What about NBCR attacks?

Our analysis shows that the current TRIA program provides far more limited benefits in the case of NBCR attacks. Legislation recently passed by the U.S. House of Representatives would extend TRIA to require that insurers offer coverage for such attacks. We analyzed a policy similar to what the House proposed and found it more robust than the current TRIA. Compared to TRIA, it reduces the fraction of uncompensated losses and, over many futures, increases the insurance industry role. We find that when properly designed, a TRIA with NBCR program can on average save taxpayers even more money than the current TRIA. It works this way because for small NBCR attacks, there would be more private insurance available, which would reduce the taxpayer costs for compensation of uninsured losses. As was the case in the conventional example, the experts believe that the small attacks are more likely than the large ones, where a government role in TRIA would be required.

In what other areas has RDM proven useful?

RDM can prove useful in any areas where uncertainties run deep, such as environmental issues.

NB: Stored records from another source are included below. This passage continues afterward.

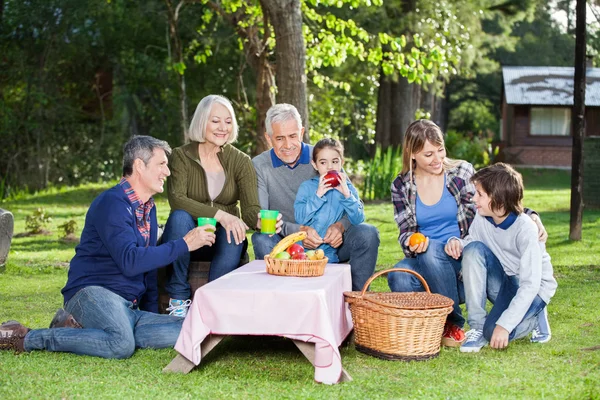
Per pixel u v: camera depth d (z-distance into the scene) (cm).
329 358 390
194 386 381
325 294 398
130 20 2350
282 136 545
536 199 1684
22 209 1697
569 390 367
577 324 519
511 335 456
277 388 381
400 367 419
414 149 486
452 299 470
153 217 478
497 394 364
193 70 2406
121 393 365
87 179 2331
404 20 1883
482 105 4438
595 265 796
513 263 462
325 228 522
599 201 1483
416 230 502
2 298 646
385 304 427
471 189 491
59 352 441
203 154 546
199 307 404
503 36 2372
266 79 1343
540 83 3102
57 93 2330
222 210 537
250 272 455
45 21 2286
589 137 1479
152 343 454
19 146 2234
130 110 2500
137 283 466
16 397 359
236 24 1416
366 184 1802
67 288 458
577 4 966
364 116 2539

For instance, we are currently using RDM to help water agencies in Southern California adjust their long-range investment plans to better address the potential impacts of climate change. While the best scientific projections remain deeply uncertain, these agencies have to confront the possibility that over the next decades the Southland may see more and more lengthy droughts. In other recent work, we have used RDM to help the state of Louisiana and the U.S. Army Corps of Engineers develop and assess long-range plans for protecting New Orleans and the Gulf Coast against hurricanes, whose frequency and magnitude may also change in coming decades.

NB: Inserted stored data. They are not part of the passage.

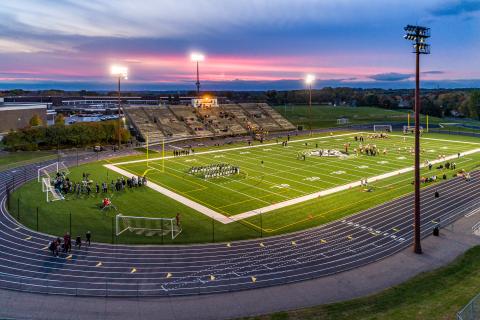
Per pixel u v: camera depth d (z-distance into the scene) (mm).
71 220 42219
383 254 33625
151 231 39156
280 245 35812
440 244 35438
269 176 62562
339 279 29234
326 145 95500
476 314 20766
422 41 33250
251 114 138125
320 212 44969
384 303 24688
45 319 23797
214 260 32688
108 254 33844
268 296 26812
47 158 79562
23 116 115062
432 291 26000
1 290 27359
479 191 52812
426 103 195125
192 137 108500
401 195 51625
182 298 26594
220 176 62344
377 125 135750
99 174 64500
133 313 24719
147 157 80312
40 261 32344
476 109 180250
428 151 85562
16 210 45312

Is RDM mostly useful for the type of decisions faced by government agencies?

No, RDM has also been used in a variety of private-sector applications. For instance, we've conducted a series for projects for automobile manufacturers. We helped one firm develop technology investment plans in the face of substantial technological, market, and regulatory uncertainty. We helped another firm identify a plan for launching a major new product line that would do the best job of capturing upside potential while minimizing downside risks. We've also explored applications in other areas, such finance and insurance.

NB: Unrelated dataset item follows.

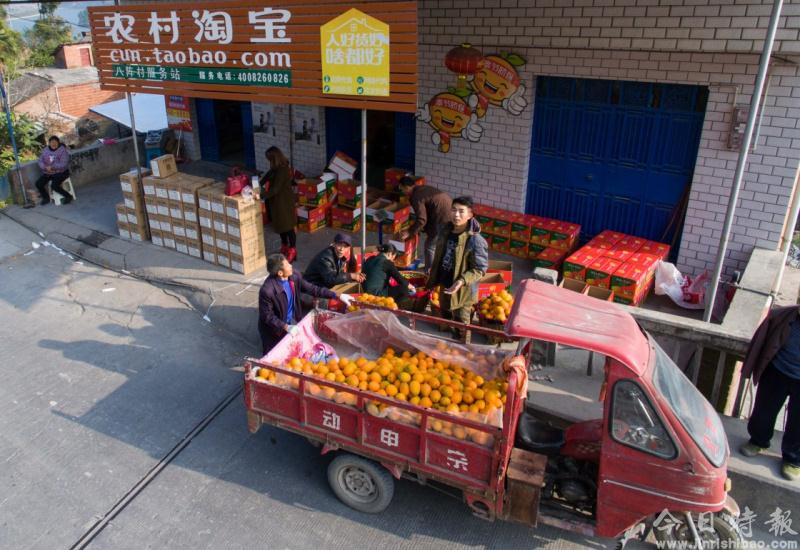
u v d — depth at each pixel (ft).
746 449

So RDM can help us predict a better future?

RDM isn't about better predictions. It's about helping us better manage an uncertain future. The approach is applicable to a wide range of other challenges, from bringing new products to market, managing the nation's entitlement programs, even defeating terrorism. Science and technology cannot change the future's intrinsic unpredictability, but it can help answer a fundamentally different question: Which actions today can best usher in desirable outcomes regardless of what future we face? When the future is most ill-defined and unpredictable, new computer tools may still help policymakers take actions today that can positively shape our longer-term future.